We are not interested in the synchronization of two or more types of media, for example, an immediate reaction between cause and effect; but, rather, the juxtapositions of two elements and their possible resonances. In TU M’ we have this idea of the duo/double which has accompanied us for years: the two identities, the two laptops, the horizon line, the analogue and the digital, audio and video etc. Elements that when brought together, project a third shape, a vibrant shadow.
Is there an audience present in the room during the performance, and how much of their participation affects the outcome?

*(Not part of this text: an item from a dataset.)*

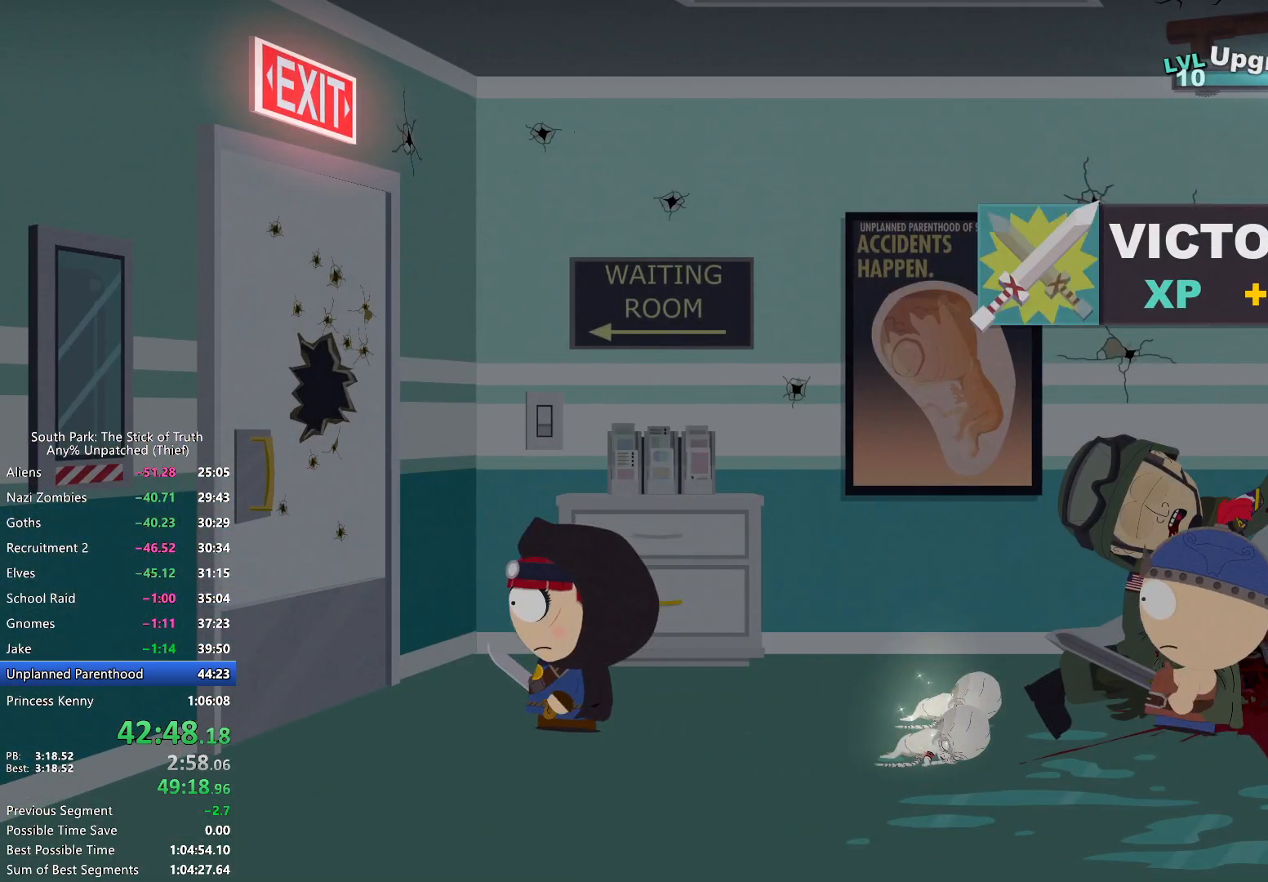
{"buttons": ["A"], "left_stick": "center", "right_stick": "center", "events": [[150, "B", "up"], [183, "A", "down"], [183, "left_stick", "up-left"], [267, "A", "up"], [333, "A", "down"], [367, "A", "up"], [367, "left_stick", "center"], [450, "A", "down"]]}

No, there is no audience during our studio performances; the room must be a place of silence and absence. However, right when you press REC on the recorder, you are connected with a possible audience that, sooner or later, will listen to your work, and therefore you have to be very clear about what you would like to express. We are intrigued by the idea of creating music for a single listener, and also how he/she relates to it in the various daily contexts. We are interested in the intimacy between the piece of music and the spectator, in the same way a painting is approached to in a museum, or when the work is left alone to be later found again, we do not believe much in a collective fruition.
What is the modular source of the generated audio? Are there any field recordings?

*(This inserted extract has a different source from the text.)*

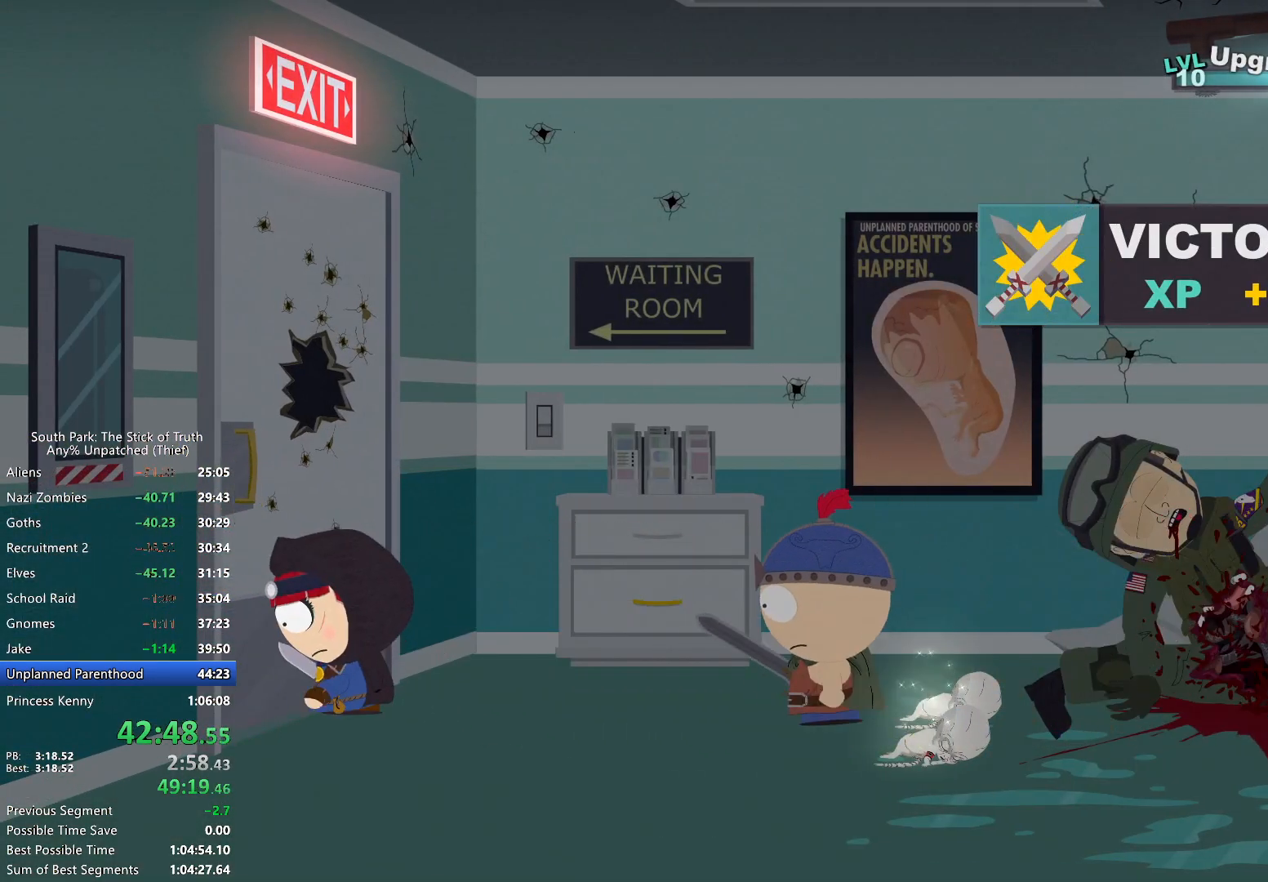
{"buttons": [], "left_stick": "center", "right_stick": "center", "events": [[17, "A", "up"], [67, "A", "down"], [150, "A", "up"]]}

In 2006, after the last recording session of “Fragile Touch Of The Coincidence”, we realized that we were increasingly using less instruments to compose. We gradually went on from the composition of 24 channel multitrack to the live stereo recording of laptop improvisations. We removed every external sound source, like acoustic instruments, field recordings, etc. and we decided to use only loops generated synthetically by laptop/Reaktor, reprocessing them live through a digital/analogue feedback. Thus, we decided to rid ourselves of all that unused instrumentation, to remain with only: 2 laptops, 2 mixing-boards, 2 headphones, some cables and a 2-channel recorder; the basis for the future project “Monochromes”. Currently, accompanied also by a setting of the 2002 Reaktor, our instrumentation has remained almost unvaried. We see the laptop and the mixing-board as veritable contemporary musical instruments with their own voice; a metaphor of the double, of the digital and of the analogue, in the search of a coexistence, or maybe of an exchange of identities.

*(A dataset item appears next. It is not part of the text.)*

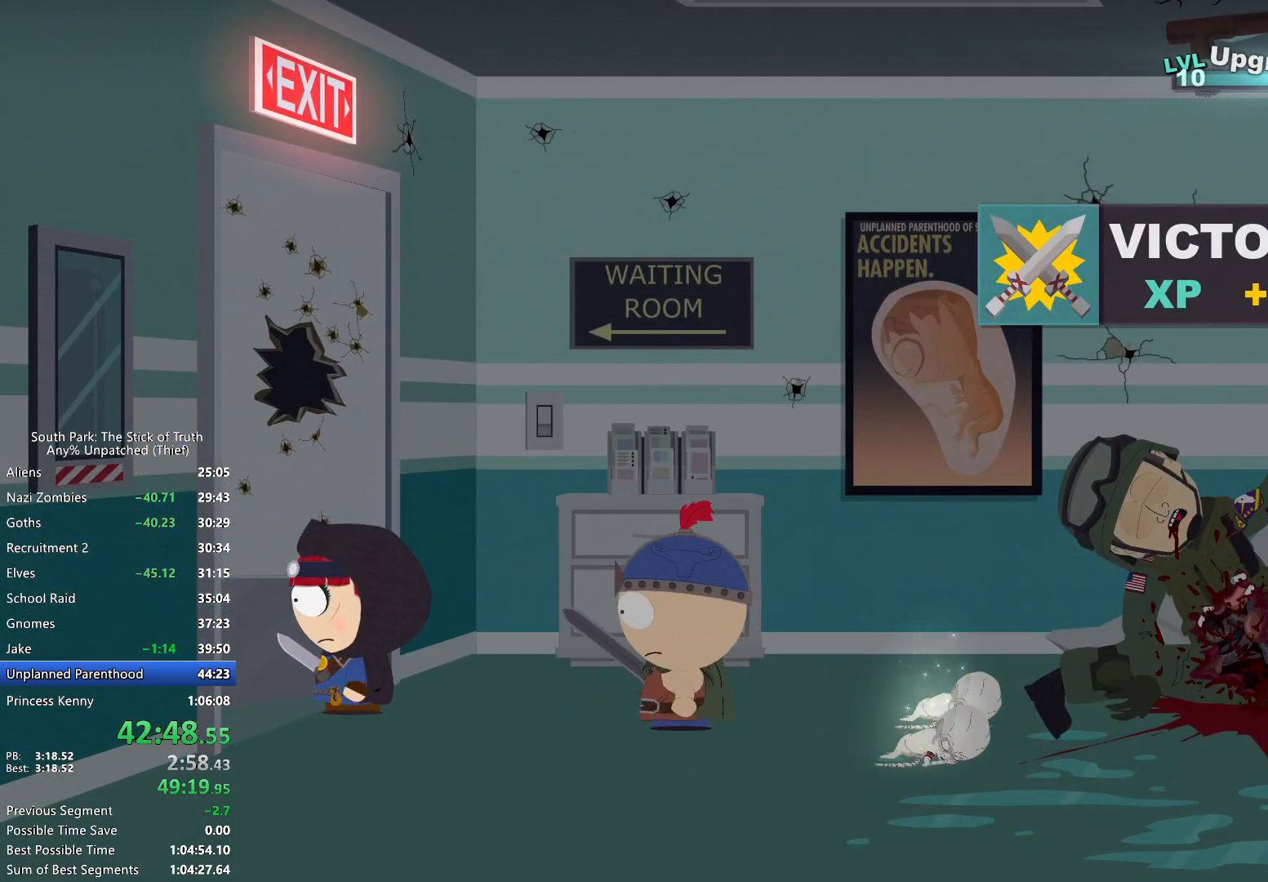
{"buttons": [], "left_stick": "center", "right_stick": "center", "events": []}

Can you elaborate on the quote from Jean Cocteau? Are you purposefully limiting yourself to the quantity of material in music and video?
In 2006, we started to delve deeper into the study of ars antiqua, of chamber music, of landscape painting, and of the softsynth; trying to investigate the possible limits of the duo, of the instrumentation, of composition. While rereading some notes, the following quote emerged: “A poet always has too many words in his vocabulary, a painter too many colors on his palette, a musician too many notes on his keyboard.” Not by coincidence, from “Le Coq et l’Arlequin” by Cocteau; right in our most subtraction period. A 1918 sentence, written subsequent to San Francesco d’Assisi but before Donald Judd and which revealed a current state and a possible direction towards a greater awareness in making decisions. Giving a greater importance to the action of choosing.
When is the second volume out? And are there any plans on releasing Monochromes on Video?
We decided to work calmly and to record the new compositions only in four sessions during the year. The silence and the time between a session and another are as much important as the composition itself. We think that “Monochromes Vol.1” still has much to say, even in the coming years.